We created a subset of production rules that covered a significant chunk of the Javascript language. In consideration of time, we did not seek to create a full set of rules that covered all of Javascript (since the purpose of our project was to simply prove that, in the specific case of $where, our engine could be faster than V8 or SpiderMonkey, we did not need to cover the entire set of Javascript production rules).

Back to Parsing

The set of context free grammar rules determines the precedence of tokens when generating the parse tree. At this stage of the compilation/interpretation process, the grammar rules are used by a parser to generate the Abstract Syntax Tree for the provided Javascript input.
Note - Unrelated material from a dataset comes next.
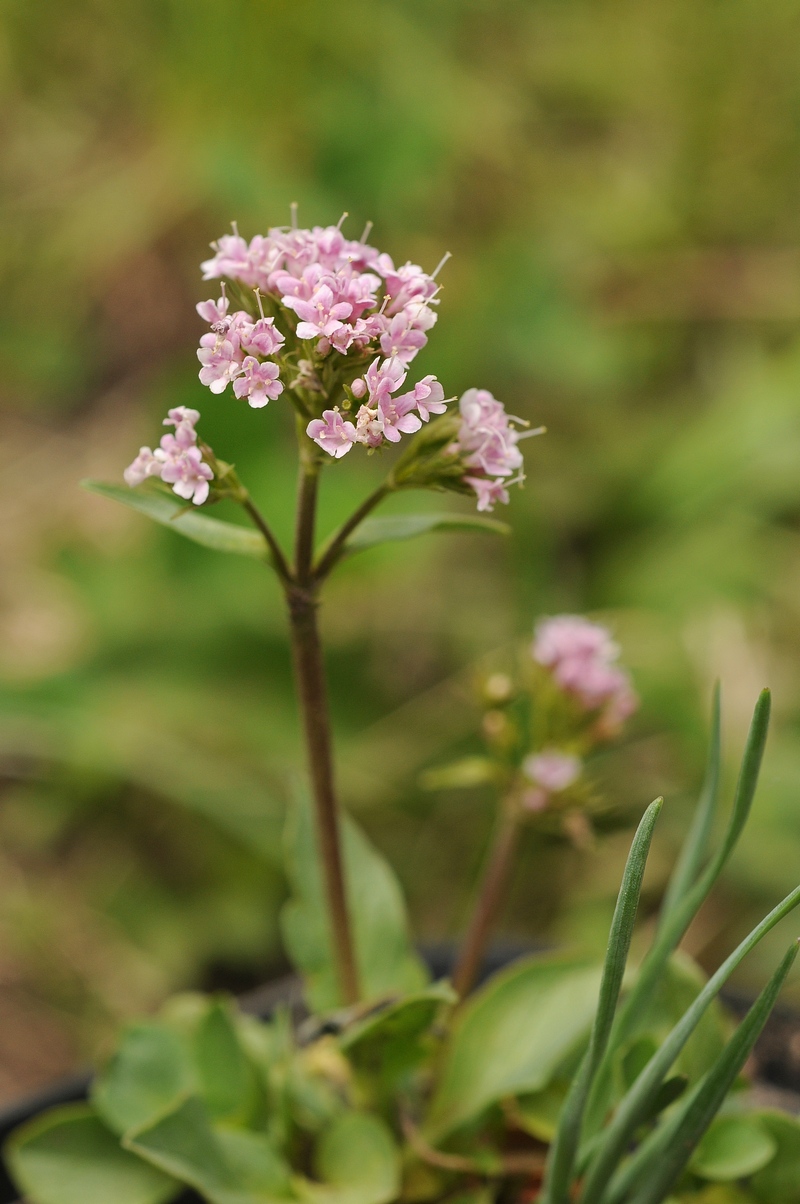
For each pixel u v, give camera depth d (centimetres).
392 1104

Delving deeper into compiler theory, there are several parser generators that take in a set of grammar rules to automatically generate a parser for that particular grammar. Often, the provided grammars are in the form of LL or LR grammars (or some derived form of LL and LR, such as LALR), which (after being passed through the automatic parser generator) lead to a type of bottom-up, table driven parser. A common parser generator that takes in a grammar and generates a LALR parser is YACC.
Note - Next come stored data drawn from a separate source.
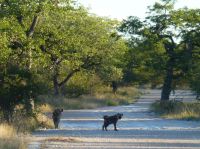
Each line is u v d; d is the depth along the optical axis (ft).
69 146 116.26
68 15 220.64
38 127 164.96
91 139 133.49
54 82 318.65
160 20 299.99
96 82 366.63
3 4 174.09
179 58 299.17
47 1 175.42
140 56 313.12
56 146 115.75
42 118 174.81
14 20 176.24
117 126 184.55
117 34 313.73
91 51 301.84
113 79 350.43
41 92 161.58
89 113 260.83
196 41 296.71
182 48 299.79
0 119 148.46
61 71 306.96
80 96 349.82
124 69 383.65
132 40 309.83
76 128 173.06
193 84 242.17
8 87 153.89
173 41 300.81
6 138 113.70
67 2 185.98
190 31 297.74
Although we did toy around with the idea of using table driven parsers, because our set of Javascript grammar rules was but a subset of the full Javascript language, we decided to forego using YACC or other table driven parser generators. Instead, we went wrote our own recursive descent parser based on our subset of the Javascript grammar. Essentially, each non-terminal symbol/token had its right hand sides defined in its own parser method, which recursively calls other non-terminal methods until the entirety of the Javascript input is resolved. These methods attempt to match the provided input tokens with our subset of Javascript grammar rules, constructing an AST with each matched symbol/pattern. Although the resulting parser code was not and never will be as clean or optimized as a table driven parser, it allowed us to easily modify our grammar and parser as the project progressed. At the end of it all, each Javascript function/expression passed through the $where operator would be translated into an AST.

The following function would have an AST as follows:

´┐╝function() {
    return ((this.a < this.b) && (this.c == 1));
}

Interpreter/Evaluator

After the AST is created, the interpretation stage traverses the tree and evaluates each node. Because the precedence of the tokens were taken into account during the creation of the AST, a simple post-order traversal of the tree would yield the correct results for the evaluation stage.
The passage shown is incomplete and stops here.